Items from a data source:

******************************

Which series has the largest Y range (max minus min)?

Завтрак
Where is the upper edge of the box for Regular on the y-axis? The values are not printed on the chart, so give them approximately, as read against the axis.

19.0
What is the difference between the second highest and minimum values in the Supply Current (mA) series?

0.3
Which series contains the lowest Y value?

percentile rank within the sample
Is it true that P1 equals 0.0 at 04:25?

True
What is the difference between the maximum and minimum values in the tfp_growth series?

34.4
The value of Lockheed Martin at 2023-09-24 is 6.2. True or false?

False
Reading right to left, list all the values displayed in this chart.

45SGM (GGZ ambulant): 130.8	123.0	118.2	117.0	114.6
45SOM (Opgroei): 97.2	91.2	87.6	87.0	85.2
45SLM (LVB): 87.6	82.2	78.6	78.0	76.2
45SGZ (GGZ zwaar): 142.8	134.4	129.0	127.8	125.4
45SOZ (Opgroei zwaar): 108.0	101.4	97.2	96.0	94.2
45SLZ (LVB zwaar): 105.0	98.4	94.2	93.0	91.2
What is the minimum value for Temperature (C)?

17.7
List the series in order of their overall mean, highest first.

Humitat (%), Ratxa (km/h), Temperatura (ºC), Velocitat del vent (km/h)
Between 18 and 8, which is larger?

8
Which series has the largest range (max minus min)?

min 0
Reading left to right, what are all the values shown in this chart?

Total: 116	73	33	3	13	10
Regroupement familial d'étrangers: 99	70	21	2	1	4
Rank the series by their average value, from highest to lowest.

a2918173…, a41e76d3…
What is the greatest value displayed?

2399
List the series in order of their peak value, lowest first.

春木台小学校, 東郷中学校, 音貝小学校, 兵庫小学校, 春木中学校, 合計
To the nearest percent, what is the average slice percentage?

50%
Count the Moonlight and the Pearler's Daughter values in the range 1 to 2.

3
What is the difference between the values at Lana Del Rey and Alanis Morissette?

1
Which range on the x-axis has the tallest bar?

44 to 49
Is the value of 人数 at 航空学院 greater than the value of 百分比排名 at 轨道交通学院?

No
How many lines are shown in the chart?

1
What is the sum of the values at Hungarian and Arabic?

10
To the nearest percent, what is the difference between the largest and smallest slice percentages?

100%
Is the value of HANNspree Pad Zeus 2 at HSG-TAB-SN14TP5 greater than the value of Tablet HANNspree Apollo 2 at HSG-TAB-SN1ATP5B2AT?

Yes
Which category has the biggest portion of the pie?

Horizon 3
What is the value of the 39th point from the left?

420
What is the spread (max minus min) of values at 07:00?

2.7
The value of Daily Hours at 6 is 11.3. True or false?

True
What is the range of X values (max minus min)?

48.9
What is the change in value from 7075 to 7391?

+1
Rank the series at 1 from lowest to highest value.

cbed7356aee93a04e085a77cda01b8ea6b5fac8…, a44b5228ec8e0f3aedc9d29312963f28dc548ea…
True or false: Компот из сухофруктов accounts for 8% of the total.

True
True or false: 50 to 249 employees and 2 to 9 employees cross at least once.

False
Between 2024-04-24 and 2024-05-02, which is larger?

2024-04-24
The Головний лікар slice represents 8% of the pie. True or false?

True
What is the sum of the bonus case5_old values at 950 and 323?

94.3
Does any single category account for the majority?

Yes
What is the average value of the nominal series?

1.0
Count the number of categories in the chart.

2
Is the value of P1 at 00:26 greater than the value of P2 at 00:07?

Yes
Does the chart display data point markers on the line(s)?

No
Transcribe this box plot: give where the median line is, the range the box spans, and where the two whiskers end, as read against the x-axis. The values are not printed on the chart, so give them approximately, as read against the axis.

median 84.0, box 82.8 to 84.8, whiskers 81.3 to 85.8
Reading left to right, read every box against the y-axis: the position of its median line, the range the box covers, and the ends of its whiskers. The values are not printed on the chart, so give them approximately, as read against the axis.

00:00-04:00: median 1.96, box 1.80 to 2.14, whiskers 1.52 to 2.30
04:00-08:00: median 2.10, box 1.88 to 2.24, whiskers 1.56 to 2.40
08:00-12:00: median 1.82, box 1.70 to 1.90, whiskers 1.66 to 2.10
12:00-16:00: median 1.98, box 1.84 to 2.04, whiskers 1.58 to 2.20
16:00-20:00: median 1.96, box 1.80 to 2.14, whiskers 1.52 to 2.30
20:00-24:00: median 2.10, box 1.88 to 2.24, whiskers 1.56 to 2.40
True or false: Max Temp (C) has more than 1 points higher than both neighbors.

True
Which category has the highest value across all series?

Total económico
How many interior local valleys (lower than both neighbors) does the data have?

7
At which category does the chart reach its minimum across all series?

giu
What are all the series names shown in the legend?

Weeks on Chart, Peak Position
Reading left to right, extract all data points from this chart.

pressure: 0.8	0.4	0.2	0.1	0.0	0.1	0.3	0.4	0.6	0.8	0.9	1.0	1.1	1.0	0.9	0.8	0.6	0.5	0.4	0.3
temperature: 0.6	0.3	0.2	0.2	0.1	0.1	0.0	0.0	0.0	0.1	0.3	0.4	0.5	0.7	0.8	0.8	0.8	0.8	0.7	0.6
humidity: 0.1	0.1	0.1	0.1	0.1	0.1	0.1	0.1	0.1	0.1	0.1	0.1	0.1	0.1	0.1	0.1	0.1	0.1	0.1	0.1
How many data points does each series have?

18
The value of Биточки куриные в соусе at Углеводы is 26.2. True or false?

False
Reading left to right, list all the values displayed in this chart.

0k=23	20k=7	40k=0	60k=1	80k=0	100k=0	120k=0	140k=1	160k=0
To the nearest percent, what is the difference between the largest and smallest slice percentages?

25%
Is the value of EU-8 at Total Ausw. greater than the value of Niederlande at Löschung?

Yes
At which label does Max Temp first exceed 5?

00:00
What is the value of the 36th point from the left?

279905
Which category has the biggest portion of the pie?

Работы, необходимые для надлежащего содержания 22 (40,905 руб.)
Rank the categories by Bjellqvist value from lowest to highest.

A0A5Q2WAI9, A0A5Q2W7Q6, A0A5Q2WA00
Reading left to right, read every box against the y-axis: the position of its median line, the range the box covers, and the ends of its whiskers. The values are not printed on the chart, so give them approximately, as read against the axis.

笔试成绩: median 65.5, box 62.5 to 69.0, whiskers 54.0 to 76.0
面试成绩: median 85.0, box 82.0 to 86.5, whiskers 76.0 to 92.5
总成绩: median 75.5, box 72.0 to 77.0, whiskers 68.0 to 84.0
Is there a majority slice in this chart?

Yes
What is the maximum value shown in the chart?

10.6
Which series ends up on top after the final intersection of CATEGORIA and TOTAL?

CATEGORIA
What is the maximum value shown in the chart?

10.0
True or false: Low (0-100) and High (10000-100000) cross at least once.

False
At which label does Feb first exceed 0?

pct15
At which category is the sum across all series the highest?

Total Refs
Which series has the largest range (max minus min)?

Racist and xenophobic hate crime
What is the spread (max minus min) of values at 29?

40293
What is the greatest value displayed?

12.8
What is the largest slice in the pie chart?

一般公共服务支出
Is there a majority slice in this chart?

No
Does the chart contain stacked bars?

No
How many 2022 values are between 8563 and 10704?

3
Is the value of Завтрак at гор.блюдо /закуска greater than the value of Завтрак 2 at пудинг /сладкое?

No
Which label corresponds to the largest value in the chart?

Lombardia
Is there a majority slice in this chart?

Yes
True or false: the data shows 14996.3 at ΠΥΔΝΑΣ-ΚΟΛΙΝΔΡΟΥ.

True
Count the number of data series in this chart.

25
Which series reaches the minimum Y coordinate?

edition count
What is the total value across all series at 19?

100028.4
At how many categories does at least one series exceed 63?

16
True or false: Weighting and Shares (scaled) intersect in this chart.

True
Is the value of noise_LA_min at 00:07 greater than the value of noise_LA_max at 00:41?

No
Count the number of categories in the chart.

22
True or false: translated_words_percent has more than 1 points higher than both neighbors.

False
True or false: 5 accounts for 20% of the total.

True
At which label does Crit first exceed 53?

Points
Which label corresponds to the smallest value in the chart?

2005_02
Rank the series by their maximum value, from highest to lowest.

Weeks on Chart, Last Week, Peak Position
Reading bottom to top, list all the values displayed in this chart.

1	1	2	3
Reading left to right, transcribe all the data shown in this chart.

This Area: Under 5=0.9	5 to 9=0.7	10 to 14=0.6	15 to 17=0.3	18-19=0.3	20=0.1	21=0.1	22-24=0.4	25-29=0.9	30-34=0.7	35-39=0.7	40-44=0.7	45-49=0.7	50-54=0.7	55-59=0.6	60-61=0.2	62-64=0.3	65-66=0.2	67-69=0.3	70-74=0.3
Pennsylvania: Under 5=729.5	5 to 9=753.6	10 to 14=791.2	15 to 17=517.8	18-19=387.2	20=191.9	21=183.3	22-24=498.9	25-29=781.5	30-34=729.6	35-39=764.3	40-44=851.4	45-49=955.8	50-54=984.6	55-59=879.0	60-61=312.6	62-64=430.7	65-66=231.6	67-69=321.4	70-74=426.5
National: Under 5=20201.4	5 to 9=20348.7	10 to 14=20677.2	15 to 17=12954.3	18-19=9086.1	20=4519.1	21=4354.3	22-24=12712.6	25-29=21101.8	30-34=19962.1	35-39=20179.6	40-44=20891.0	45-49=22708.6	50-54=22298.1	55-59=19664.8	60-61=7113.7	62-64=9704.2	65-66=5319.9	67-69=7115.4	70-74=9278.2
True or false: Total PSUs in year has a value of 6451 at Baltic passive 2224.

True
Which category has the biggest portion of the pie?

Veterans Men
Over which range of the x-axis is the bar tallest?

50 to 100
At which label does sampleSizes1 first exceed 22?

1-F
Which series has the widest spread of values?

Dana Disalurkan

******************************

Reproduce verbatim the rows from the beginning through the line containing "Where is the", including that line.

» Result below:
Which series has the largest Y range (max minus min)?

Завтрак
Where is the upper edge of the box for Regular on the y-axis? The values are not printed on the chart, so give them approximately, as read against the axis.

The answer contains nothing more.